Beleid, Bestuur, Management & Pedagogiek in de kinderopvang

Kom op voor baby’s! Reactie op de petitie

Beste 7000 + ondernemers die hun handtekening zetten onder de petitie ‘Kom op voor kinderopvang’, Zo’n twee jaar geleden bracht ik een bezoek aan het ROC in Leiden. Voor een reportage op De Correspondent sprak ik daar met meisjes van een jaar of 18 die in opleiding waren tot pedagogisch medewerker. De meeste van hen hadden al meerdere stages gelopen. De gesprekken die ik voerde waren levendig; de meiden waren nog lekker onbevangen. En dat gaf een aardig beeld van de praktijk:
Kom op voor baby’s! Reactie op de petitie


Om te beginnen viel het enthousiasme me op van de meeste leerlingen. Ze vertelden met hoe leuk het was om de ontwikkeling van kinderen mee te maken. “Opeens denk je ‘wow, die kan al lopen, wow die kan al praten’.”  
Maar ze vertelden me ook hoe zwaar ze het werk vonden ‘Weet je dat werken in de kinderopvang echt minstens zo zwaar is als werken in de bouw?’ zei een van hen verontwaardigd toen ik haar zei dat sommige mensen denken dat werken met jonge kinderen lekker makkelijk werk is. ‘Als de kinderen even slapen, kak ik helemaal in.’
Maar wat me tijdens  de gesprekken het meest opviel waren  de terugkerende opmerkingen over het gebrek aan  tijd. In de woorden van een van de meisjes:  ‘We moeten met zijn tweeën voor tien jonge kinderen zorgen. En daar zitten dan ook baby’s bij. Die kun je niet altijd troosten als ze huilen. Maar dat zou wel moeten. Dat heeft een kind gewoon nodig voor zijn ontwikkeling.’ En die ontwikkeling, zo stelde een andere leerling op z’n Johan Cruijffs, ‘is wel belangrijk voor later, vind ik.’
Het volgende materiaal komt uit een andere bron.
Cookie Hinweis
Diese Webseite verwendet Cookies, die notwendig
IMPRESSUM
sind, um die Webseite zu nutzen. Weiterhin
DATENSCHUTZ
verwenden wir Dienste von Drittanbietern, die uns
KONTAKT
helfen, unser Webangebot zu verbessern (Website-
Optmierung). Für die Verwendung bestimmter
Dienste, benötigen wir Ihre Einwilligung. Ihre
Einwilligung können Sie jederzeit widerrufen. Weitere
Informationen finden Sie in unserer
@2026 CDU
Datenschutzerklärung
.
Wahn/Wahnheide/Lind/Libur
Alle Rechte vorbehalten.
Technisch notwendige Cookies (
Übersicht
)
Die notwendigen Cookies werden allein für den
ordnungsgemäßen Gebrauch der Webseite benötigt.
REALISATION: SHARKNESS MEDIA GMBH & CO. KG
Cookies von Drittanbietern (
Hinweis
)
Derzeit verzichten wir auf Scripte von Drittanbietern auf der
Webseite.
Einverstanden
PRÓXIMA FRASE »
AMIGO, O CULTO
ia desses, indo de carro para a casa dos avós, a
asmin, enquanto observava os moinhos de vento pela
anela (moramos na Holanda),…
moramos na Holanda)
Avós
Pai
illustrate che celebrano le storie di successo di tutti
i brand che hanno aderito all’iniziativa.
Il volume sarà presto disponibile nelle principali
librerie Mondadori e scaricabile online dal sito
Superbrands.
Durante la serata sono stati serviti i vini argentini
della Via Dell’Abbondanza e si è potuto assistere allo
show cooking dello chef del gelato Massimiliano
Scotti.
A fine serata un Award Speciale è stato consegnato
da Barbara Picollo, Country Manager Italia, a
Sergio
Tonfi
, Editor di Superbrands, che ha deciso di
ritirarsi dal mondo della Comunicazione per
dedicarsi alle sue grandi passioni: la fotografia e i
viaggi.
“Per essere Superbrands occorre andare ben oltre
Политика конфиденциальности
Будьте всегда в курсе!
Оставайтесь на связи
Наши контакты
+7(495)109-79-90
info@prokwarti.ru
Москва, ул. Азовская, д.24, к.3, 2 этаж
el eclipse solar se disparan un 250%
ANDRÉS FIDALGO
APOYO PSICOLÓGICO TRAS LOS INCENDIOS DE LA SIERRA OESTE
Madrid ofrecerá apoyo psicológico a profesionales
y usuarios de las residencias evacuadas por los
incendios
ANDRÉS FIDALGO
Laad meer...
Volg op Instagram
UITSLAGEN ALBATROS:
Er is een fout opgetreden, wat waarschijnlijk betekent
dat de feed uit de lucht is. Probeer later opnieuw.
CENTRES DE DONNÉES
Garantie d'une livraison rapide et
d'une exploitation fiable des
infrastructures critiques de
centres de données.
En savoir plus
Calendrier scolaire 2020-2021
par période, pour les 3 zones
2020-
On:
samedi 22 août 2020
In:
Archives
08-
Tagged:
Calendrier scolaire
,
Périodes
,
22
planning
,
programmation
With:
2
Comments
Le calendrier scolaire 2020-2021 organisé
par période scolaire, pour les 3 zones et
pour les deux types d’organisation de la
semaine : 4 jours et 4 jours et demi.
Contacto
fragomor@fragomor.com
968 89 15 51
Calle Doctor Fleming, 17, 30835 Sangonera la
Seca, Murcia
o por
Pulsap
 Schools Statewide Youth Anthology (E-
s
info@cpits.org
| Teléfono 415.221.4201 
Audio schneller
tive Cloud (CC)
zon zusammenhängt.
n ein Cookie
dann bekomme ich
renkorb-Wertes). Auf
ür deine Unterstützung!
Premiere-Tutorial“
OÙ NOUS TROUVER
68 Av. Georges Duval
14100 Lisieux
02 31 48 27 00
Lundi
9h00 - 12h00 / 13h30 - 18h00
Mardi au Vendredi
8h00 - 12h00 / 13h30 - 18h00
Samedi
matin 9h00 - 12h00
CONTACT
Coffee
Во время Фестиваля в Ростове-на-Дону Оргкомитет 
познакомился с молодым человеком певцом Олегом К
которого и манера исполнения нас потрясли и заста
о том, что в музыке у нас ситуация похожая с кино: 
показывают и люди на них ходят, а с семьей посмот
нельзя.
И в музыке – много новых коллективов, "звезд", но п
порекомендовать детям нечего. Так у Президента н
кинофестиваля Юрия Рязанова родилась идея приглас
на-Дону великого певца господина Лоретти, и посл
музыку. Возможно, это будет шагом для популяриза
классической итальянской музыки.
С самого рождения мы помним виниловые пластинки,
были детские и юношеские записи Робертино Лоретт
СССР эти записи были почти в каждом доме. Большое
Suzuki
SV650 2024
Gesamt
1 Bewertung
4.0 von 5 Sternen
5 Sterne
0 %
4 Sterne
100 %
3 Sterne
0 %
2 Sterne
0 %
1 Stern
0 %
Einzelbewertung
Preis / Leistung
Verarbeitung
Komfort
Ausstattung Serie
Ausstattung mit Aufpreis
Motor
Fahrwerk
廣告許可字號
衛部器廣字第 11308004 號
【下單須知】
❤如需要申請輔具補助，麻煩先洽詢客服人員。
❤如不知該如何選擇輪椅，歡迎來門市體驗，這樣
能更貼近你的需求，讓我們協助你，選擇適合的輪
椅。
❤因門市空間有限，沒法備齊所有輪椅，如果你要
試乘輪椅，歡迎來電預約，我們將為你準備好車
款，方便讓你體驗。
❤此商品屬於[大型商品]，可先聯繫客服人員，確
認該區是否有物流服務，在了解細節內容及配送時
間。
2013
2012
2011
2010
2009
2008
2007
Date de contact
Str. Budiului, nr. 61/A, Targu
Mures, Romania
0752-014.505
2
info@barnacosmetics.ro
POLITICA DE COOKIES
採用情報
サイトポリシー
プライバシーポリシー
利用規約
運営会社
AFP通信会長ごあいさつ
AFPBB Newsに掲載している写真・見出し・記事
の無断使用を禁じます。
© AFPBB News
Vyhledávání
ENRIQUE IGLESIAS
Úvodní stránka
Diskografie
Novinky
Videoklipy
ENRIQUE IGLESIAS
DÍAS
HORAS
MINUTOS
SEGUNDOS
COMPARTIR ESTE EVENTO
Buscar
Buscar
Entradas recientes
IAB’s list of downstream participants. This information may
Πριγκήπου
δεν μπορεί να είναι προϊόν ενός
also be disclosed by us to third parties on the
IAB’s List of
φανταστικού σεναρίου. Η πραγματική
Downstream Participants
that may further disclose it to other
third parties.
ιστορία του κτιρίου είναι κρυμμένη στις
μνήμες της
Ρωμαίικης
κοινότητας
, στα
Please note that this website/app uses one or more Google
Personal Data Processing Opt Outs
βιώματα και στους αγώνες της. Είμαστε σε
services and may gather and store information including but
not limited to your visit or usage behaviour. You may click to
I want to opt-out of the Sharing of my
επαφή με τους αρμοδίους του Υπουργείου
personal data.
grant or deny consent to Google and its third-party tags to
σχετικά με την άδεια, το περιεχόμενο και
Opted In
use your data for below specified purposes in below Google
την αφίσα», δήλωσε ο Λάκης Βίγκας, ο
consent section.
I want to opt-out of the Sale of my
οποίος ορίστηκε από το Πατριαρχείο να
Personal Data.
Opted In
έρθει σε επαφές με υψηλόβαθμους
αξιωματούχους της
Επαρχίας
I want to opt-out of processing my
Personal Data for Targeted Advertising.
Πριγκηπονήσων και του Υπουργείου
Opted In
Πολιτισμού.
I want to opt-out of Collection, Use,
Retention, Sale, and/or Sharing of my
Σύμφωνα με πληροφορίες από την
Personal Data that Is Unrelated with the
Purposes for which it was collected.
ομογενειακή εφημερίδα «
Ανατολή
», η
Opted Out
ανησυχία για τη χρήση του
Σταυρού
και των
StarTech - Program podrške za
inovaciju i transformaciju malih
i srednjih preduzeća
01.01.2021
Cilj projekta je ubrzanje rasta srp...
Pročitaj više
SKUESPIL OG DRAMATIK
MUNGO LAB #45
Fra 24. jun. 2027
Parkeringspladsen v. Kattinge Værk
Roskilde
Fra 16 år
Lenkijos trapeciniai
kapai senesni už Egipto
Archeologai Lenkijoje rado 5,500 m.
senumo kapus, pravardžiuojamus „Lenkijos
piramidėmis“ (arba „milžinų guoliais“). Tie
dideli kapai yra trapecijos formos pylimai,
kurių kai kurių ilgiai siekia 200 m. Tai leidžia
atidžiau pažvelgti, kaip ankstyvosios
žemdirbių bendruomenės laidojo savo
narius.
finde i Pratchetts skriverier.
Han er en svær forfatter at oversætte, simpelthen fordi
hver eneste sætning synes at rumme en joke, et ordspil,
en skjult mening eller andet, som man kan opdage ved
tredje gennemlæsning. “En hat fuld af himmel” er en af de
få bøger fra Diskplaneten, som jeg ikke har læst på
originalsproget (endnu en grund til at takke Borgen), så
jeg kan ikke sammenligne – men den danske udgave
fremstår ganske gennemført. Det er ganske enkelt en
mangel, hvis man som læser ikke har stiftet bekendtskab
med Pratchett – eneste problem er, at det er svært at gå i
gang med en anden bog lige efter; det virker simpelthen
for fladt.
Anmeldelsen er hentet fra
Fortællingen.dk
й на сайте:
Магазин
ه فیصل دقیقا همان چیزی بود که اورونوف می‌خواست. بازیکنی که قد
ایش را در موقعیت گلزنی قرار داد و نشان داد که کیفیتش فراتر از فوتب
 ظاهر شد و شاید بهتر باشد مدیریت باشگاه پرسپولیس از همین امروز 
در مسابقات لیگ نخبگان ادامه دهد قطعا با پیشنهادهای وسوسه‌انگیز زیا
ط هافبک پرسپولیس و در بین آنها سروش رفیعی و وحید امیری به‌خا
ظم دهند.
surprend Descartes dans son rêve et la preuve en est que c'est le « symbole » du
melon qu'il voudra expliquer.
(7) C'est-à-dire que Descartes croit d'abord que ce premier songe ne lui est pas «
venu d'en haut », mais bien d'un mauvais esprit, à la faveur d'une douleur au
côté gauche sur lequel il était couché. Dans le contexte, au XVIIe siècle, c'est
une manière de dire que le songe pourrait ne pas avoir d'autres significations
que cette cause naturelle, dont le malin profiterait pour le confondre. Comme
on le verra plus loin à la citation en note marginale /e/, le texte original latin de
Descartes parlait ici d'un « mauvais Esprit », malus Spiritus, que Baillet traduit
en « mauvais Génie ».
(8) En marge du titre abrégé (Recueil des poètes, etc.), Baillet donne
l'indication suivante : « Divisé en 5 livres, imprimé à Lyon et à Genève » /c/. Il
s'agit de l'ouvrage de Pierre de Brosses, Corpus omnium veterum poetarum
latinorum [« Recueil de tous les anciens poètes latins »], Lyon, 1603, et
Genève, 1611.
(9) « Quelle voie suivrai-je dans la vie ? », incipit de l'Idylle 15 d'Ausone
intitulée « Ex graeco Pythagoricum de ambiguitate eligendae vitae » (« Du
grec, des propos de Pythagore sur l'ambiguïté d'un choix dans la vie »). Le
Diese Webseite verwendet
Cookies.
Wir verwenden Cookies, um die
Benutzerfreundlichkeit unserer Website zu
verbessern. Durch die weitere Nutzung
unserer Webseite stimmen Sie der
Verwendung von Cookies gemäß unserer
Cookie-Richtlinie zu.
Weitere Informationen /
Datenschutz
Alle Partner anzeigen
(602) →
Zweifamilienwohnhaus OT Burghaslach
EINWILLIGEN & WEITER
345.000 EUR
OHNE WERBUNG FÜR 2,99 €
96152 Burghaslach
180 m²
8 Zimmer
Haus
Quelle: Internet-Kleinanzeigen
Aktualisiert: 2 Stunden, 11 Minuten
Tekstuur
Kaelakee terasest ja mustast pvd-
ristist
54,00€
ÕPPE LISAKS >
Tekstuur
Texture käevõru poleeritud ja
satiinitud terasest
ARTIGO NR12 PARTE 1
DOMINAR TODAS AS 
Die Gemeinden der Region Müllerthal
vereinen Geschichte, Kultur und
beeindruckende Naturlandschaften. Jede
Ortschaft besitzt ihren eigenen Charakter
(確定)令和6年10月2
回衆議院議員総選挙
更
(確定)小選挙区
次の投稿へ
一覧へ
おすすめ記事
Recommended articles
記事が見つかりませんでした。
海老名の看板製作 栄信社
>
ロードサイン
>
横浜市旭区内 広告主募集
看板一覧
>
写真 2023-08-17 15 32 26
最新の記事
Over die ontwikkeling die zo belangrijk is voor later wil ik het graag met jullie hebben. 
Als ik jullie zou vragen of jullie deze Cruijffiaanse zouden onderschrijven, zouden jullie allemaal ‘ja’ zeggen. Jullie zouden allemaal zeggen dat jullie die vroegkinderlijke ontwikkleing heel belangrijk vinden. Jullie petitie begint dan ook met een zin die het belang van die ontwikkeling onderschrijft: 
‘Kwaliteit in de Kinderopvang moet voorop staan’. 


Dat is op zich heel mooi natuurlijk. Maar wat mij al jaren grote zorgen baart is het gemak waarmee dit soort zinnen bij jullie en bij sommige bestuurders de mond uitrollen terwijl uit de woorden die volgen eigenlijk precies het tegendeel blijkt. Een beetje in de trant van ‘ik bedoel dit niet als een belediging’ en dat er dan vervolgens een heleboel ellende over je heen valt –  je kent dat wel. 
Om dit te illustreren zal ik jullie even citaat voorlezen dat ik tegenkwam op de Linkedinpagina Kinderopvang in Nederland: 
Begrijp me niet verkeerd’, schrijft een ondernemer in een discussie over de net voorgestelde maatregelen voor de babyopvang,  ‘kwaliteit is van enorm belang in de kinderopvang en als ondernemer daarin juich ik dat toe! Maar naast een ‘kwalitatief’ hoog niveau bieden moet de bedrijfstak ook financieel gezond blijven… ‘
Wat deze ondernemer zegt is eigenlijk: kwaliteit is heel belangrijk, maar als dat er toe leidt dat ondernemers failliet gaan, moeten we maar wat water bij de wijn doen. Pech voor de kinderen.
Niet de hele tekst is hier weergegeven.